I also would like him to briefly discuss something he did not cover in his speech, which is the different use in this legislation between long guns and restricted or prohibited firearms, which generally are short guns although there are some automatic weapons that are long guns. In these terms, I am referring to shotguns and rifles that are not sawed off. Has he noticed any discrepancies in this piece of legislation that he would be concerned about?

Criminal Code June 6th, 2006

Mr. Speaker, I want it to be very clear for my hon. friend across the way that people in my party are concerned about doing the right thing and working with the police and with the communities. There is no ownership of being concerned about our communities. The reality is that everyone here wants to do the right thing.

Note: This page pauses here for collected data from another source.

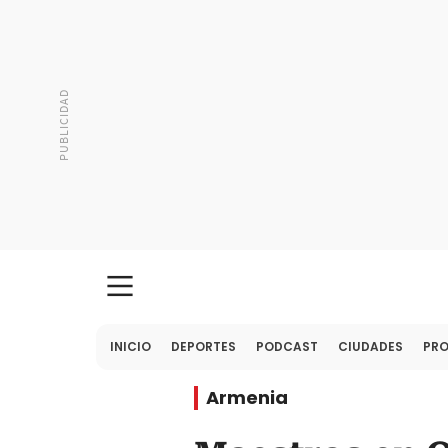
INICIO
DEPORTES
PODCAST
CIUDADES
PR
Armenia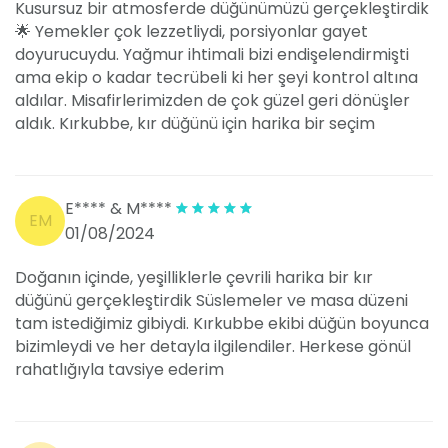
Kusursuz bir atmosferde düğünümüzü gerçekleştirdik
🌟 Yemekler çok lezzetliydi, porsiyonlar gayet
doyurucuydu. Yağmur ihtimali bizi endişelendirmişti
ama ekip o kadar tecrübeli ki her şeyi kontrol altına
aldılar. Misafirlerimizden de çok güzel geri dönüşler
aldık. Kırkubbe, kır düğünü için harika bir seçim
E**** & M****
EM
01/08/2024
Doğanın içinde, yeşilliklerle çevrili harika bir kır
düğünü gerçekleştirdik Süslemeler ve masa düzeni
tam istediğimiz gibiydi. Kırkubbe ekibi düğün boyunca
bizimleydi ve her detayla ilgilendiler. Herkese gönül
rahatlığıyla tavsiye ederim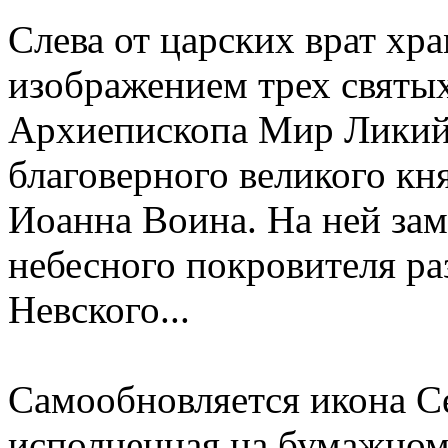
Слева от царских врат хр
изображением трех святых
Архиепископа Мир Ликийс
благоверного великого кн
Иоанна Воина. На ней за
небесного покровителя ра
Невского...
Самообновляется икона С
исполненная на бумажном 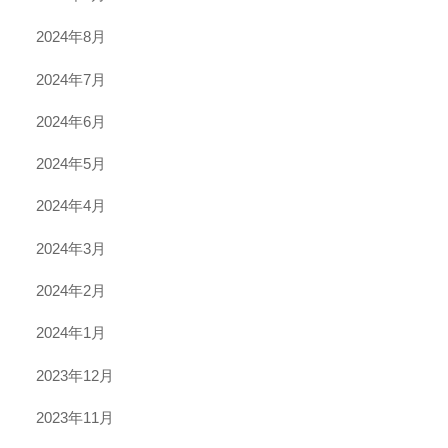
2024年8月
2024年7月
2024年6月
2024年5月
2024年4月
2024年3月
2024年2月
2024年1月
2023年12月
2023年11月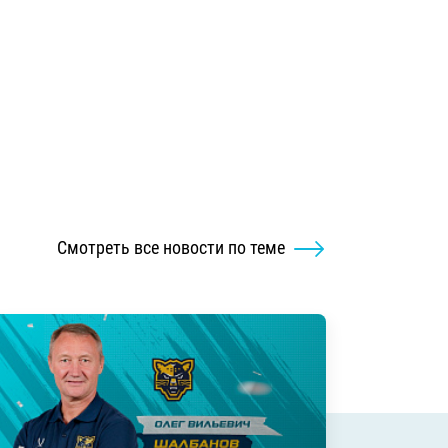
Смотреть все новости по теме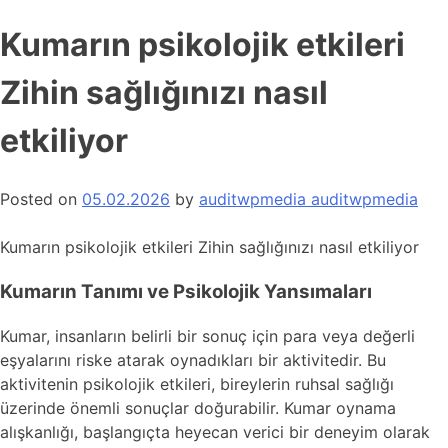
Kumarın psikolojik etkileri
Zihin sağlığınızı nasıl
etkiliyor
Posted on
05.02.2026
by
auditwpmedia auditwpmedia
Kumarın psikolojik etkileri Zihin sağlığınızı nasıl etkiliyor
Kumarın Tanımı ve Psikolojik Yansımaları
Kumar, insanların belirli bir sonuç için para veya değerli
eşyalarını riske atarak oynadıkları bir aktivitedir. Bu
aktivitenin psikolojik etkileri, bireylerin ruhsal sağlığı
üzerinde önemli sonuçlar doğurabilir. Kumar oynama
alışkanlığı, başlangıçta heyecan verici bir deneyim olarak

I am telling the member quite frankly that if this bill were rational in its layout, if it had not been hurried, if it had been strategic and had done things that we could have supported, I would have given the bill my personal support. I would have encouraged others to do so as well.

There is one thing that I think is very flawed. I understand what the government is trying to do. There are some centres around the country that have increased gang and gun violence, but when a government puts forward a piece of legislation, that legislation has to fit Nunavut, Saskatchewan, eastern Canada and rural British Columbia just as easily. Ramifications are just as important. Through the aiding and abetting sections in the Criminal Code, the reality in this legislation is that there are different sanctions, different mandatory minimums for the restricted firearm and for the long gun.

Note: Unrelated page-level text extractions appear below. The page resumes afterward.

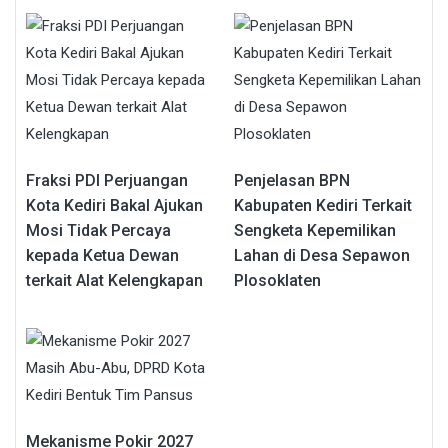
Fraksi PDI Perjuangan
Penjelasan BPN
Kota Kediri Bakal Ajukan
Kabupaten Kediri Terkait
Mosi Tidak Percaya
Sengketa Kepemilikan
kepada Ketua Dewan
Lahan di Desa Sepawon
terkait Alat Kelengkapan
Plosoklaten
Mekanisme Pokir 2027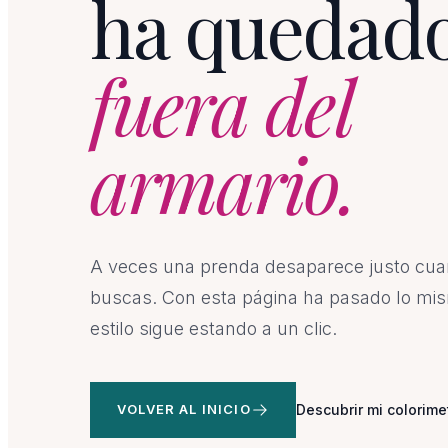
ha quedad
fuera del
armario.
A veces una prenda desaparece justo cu
buscas. Con esta página ha pasado lo mis
estilo sigue estando a un clic.
VOLVER AL INICIO
Descubrir mi colorime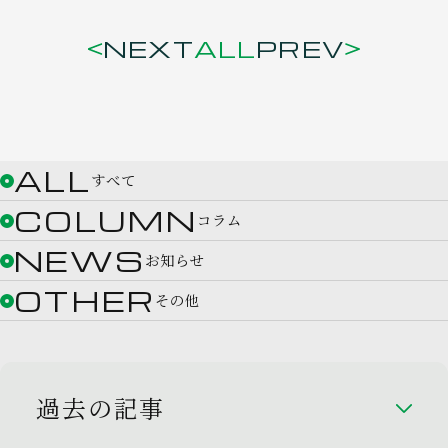
NEXT
ALL
PREV
ALL
すべて
COLUMN
コラム
NEWS
お知らせ
OTHER
その他
過去の記事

For instance, for anyone who does not understand this and is not delving into the Criminal Code, which is most Canadians quite understandably, a first time offender could commit a robbery with a handgun and get more of a mandatory minimum than a repeat gun offender who committed the same type of robbery with a rifle or a shotgun, a long gun. The first time offender would get one year more. That is what this bill does.

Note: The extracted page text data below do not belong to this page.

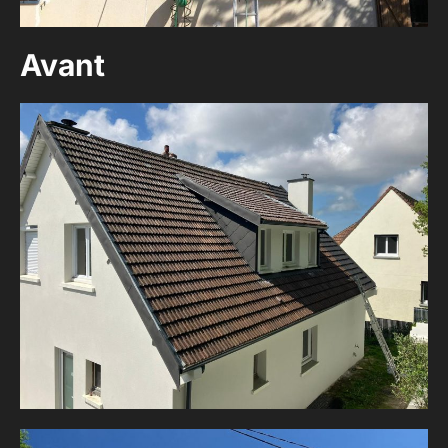
Avant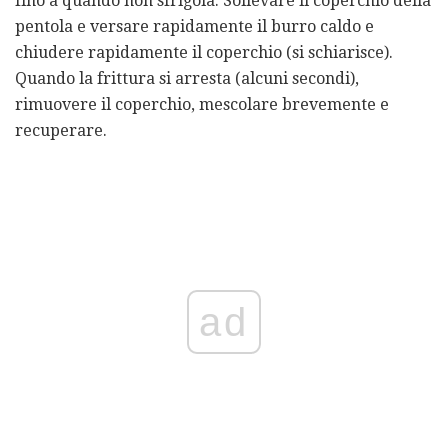
fino a quando non sfrigola. Sollevare il coperchio della
pentola e versare rapidamente il burro caldo e
chiudere rapidamente il coperchio (si schiarisce).
Quando la frittura si arresta (alcuni secondi),
rimuovere il coperchio, mescolare brevemente e
recuperare.
ad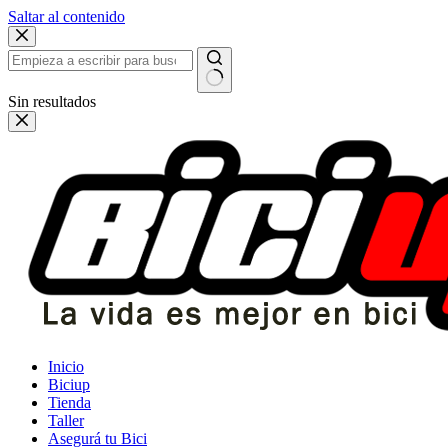
Saltar al contenido
Sin resultados
Inicio
Biciup
Tienda
Taller
Asegurá tu Bici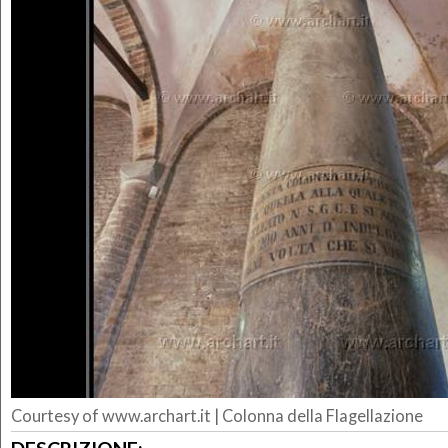
Courtesy of www.archart.it | Colonna della Flagellazione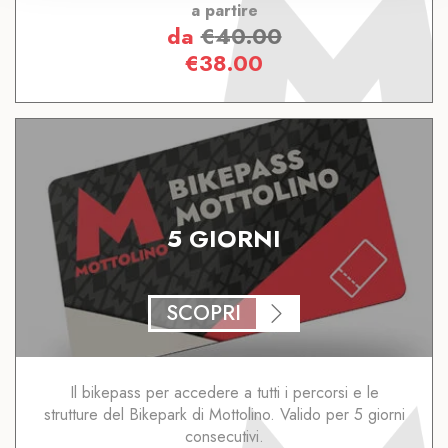
a partire
da
€
40.00
€
38.00
5 GIORNI
SCOPRI
Il bikepass per accedere a tutti i percorsi e le
strutture del Bikepark di Mottolino. Valido per 5 giorni
consecutivi.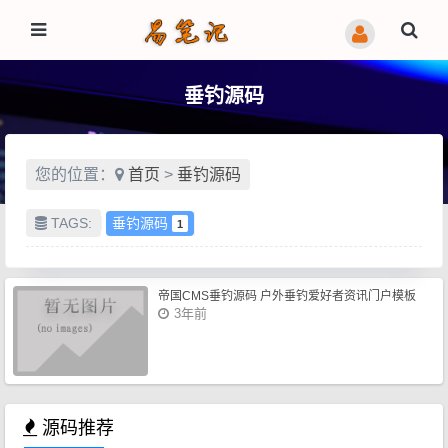
垂钓源码
您的位置：
首页
>
垂钓源码
TAGS:
垂钓源码
1
帝国CMS垂钓源码 户外垂钓爱好者资讯门户模板
3年前
源码推荐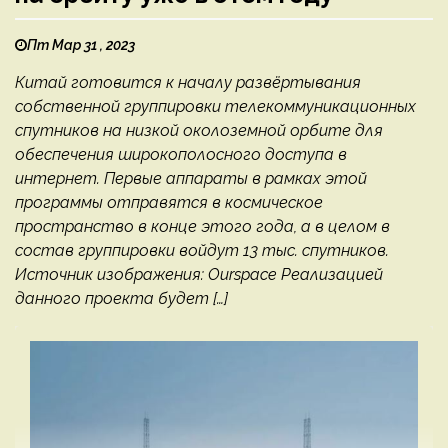
Пт Мар 31 , 2023
Китай готовится к началу развёртывания
собственной группировки телекоммуникационных
спутников на низкой околоземной орбите для
обеспечения широкополосного доступа в
интернет. Первые аппараты в рамках этой
программы отправятся в космическое
пространство в конце этого года, а в целом в
состав группировки войдут 13 тыс. спутников.
Источник изображения: Ourspace Реализацией
данного проекта будет […]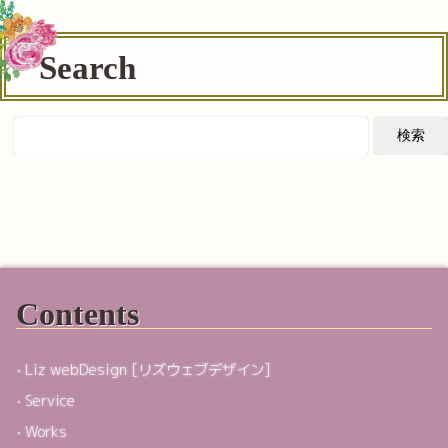
Search
Contents
Liz webDesign [リズウェブデザイン]
Service
Works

Could the member explain the justification behind that? People commit the same crime with different weapons and there are different results. The triggers are much more complex and important.

Criminal Code June 6th, 2006

Mr. Speaker, as I know the member does his work thoroughly and very well, has he come across any American study which he felt was suitable to support the position of the bill as it is currently written? Does he or anyone he is aware of know of any Canadian research that would support the legislation?

Criminal Code June 6th, 2006

Yes, Mr. Speaker, there are mandatory minimums already in law. Our government and previous governments before us put those mandatory minimums in there.

The point that my colleague from the party opposite made is a very important one. The reality is that the Conservatives have, with the organization of this bill, made mandatory minimums for long guns lower than the mandatory minimums for restricted weapons. That is a concern for many people.

I also want to ask this member a factual question. In his comments yesterday, the Minister of Justice directed us to Steven Levitt's studies in the Journal of Law and Economics, 1999, and the Journal of Economic Perspectives, 2004, which show that there is a direct link between mandatory minimum penalties and a decline in crime rates and criminal behaviour.

The minister did not mention any other studies. I want to ask the parliamentary secretary if these are the two studies the government is principally relying upon. I do not know if there are any more that he would like to direct us to, but are these the two studies being relied upon, as mentioned by the Minister of Justice in this House yesterday to all members?